I have this problem
Question: Four cards are drawn at random from a pack of 52 cards. Find the probability that two are kings and two are queens.
Answer: $$ P(E) = \frac{\,^4C_2\cdot \,^4C_2}{\,^{52}C_4} $$
That's what the answer should be but I wanted to verify it so, I started to draw a tree which represents all the outcomes.
For example:
We can pick any of the 4 kings let's call them $k_1, k_2, k_3, k_4$ and we have $4$ queens call them $q_1, q_2, q_3, q_4$.
In first case we pick $k_1$, now we can pick $k_2, k_3, k_4$. say we pick $k_4$. Now we can pick $q_1, q_2, q_3, q_4$.

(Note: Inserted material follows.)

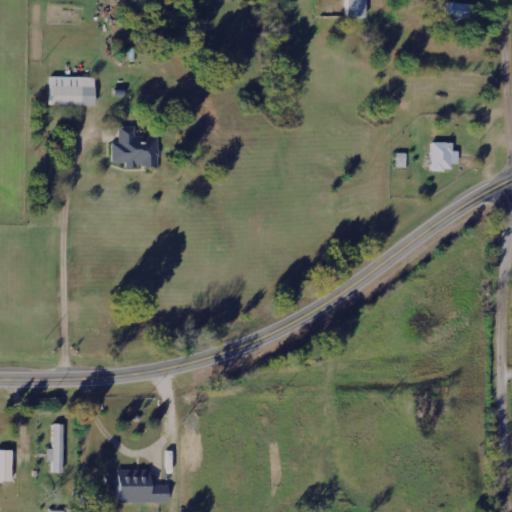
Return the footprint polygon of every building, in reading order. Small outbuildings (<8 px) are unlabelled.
[(365,16),(365,0),(344,0),(344,16),(365,16)] [(476,19),(476,3),(446,2),(446,18),(476,19)] [(50,104),(94,105),(95,76),(50,76),(50,104)] [(111,162),(125,162),(125,166),(156,167),(157,136),(135,135),(135,126),(119,125),(118,143),(112,142),(111,162)] [(451,142),(430,143),(431,170),(452,169),(451,142)] [(52,448),(47,448),(47,461),(52,461),(51,472),(62,472),(64,423),(53,423),(52,448)] [(0,480),(12,480),(12,449),(0,449),(0,480)] [(152,469),(116,469),(116,502),(170,501),(169,484),(152,484),(152,469)]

We pick $q_1$, now we can pick $q_2, q_3, q_4$
If we look at number of outcomes this way we get :- $3\cdot(3\cdot 4)\cdot 4 = 144$
This is different from $^4C_2\cdot\,^4C_2=36$
Why has this difference in answers arisen? Am I right or wrong? And if I am wrong, where have I gone wrong here?

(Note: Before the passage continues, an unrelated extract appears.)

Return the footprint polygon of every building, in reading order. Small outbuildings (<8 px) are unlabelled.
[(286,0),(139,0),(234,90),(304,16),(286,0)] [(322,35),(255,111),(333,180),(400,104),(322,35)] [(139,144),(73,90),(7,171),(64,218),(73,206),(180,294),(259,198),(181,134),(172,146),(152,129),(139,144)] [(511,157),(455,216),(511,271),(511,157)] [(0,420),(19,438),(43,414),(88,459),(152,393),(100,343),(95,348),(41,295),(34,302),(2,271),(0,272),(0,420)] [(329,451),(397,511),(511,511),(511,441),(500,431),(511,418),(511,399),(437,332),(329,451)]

As @lulu pointed out in the comment, you have double counted the ways in which two kings(similar for two queens) can be drawn.
All that matters here is drawing two kings (and queens) and not the order in which you draw them, so drawing $K_1$ first and then $K_2$ is the same as drawing $K_2$ first and then $K_1$ but you have counted both the possibilities separately and you have done this for all possible pairs in the set of kings (similarly for the set of queens).
So you must divide the answer you got by a factor of $4$ to overcome the double counting in both the set of cards.